2. The enclave fetches an OIDC JWT from the GCE metadata service. This token is signed by Google and contains claims about the workload: container image digest, GCP project ID, and hardware model.
3. The server verifies the JWT signature against Google’s JWKS.
4. The server validates: the issuer is https://confidentialcomputing.googleapis.com, the token is not expired, the nonce matches, and the image digest and project ID match the expected values.
5. On success, the server and enclave perform an ECDH key exchange to establish an encrypted channel.
6. Subsequent requests encrypt credentials with the session key before sending them to the enclave.
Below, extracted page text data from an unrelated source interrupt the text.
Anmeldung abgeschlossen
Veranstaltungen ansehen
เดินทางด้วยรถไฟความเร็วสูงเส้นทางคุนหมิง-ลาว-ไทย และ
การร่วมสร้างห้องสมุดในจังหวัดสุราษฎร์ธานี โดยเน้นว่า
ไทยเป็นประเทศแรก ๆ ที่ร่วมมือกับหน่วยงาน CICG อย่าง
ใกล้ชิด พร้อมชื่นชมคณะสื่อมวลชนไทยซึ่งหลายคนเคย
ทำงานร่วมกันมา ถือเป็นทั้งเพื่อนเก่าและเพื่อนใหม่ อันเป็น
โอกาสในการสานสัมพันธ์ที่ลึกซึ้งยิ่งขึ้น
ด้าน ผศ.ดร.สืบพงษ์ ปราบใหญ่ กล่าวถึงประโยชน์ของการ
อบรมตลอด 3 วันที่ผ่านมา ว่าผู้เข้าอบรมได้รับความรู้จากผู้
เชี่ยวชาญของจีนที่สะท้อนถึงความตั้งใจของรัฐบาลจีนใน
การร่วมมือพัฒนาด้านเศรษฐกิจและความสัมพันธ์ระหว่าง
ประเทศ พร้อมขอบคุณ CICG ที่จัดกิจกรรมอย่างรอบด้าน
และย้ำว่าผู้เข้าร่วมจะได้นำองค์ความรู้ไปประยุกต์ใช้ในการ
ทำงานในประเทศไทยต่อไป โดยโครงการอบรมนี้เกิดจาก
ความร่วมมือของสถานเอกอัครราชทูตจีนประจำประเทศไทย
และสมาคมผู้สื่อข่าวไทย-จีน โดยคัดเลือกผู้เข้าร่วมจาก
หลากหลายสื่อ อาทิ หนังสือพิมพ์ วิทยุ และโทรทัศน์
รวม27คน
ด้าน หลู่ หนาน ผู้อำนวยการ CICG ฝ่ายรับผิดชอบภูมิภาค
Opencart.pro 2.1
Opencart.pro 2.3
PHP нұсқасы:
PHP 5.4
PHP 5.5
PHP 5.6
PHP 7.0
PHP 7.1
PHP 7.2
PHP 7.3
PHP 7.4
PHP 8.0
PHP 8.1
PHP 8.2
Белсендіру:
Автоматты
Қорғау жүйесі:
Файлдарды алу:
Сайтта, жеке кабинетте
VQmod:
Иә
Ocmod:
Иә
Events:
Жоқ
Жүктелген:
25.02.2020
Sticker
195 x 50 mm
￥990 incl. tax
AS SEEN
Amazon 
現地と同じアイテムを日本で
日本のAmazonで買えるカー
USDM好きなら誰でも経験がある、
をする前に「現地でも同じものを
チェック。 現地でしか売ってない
The enclave decrypts inside hardware-isolated memory, executes the connector, and returns only the structured result.

Network requirements

Updating the enclave

1. Build and push the new image.
2. Record the new image digest.
3. Update AILERON_ENCLAVE_IMAGE_DIGEST on the Aileron server.
4. Restart the Confidential Space VM:

   gcloud compute instances stop aileron-enclave --zone=$REGION-a --project=$GCP_PROJECT
   gcloud compute instances start aileron-enclave --zone=$REGION-a --project=$GCP_PROJECT

5. The server will re-attest against the new image digest on its next attestation request.

For design rationale, see ADR-0010: Zero-Knowledge Vault, ADR-0011: TEE Provider SPI, and ADR-0012: Auto-Escrow & Session Lifetimes.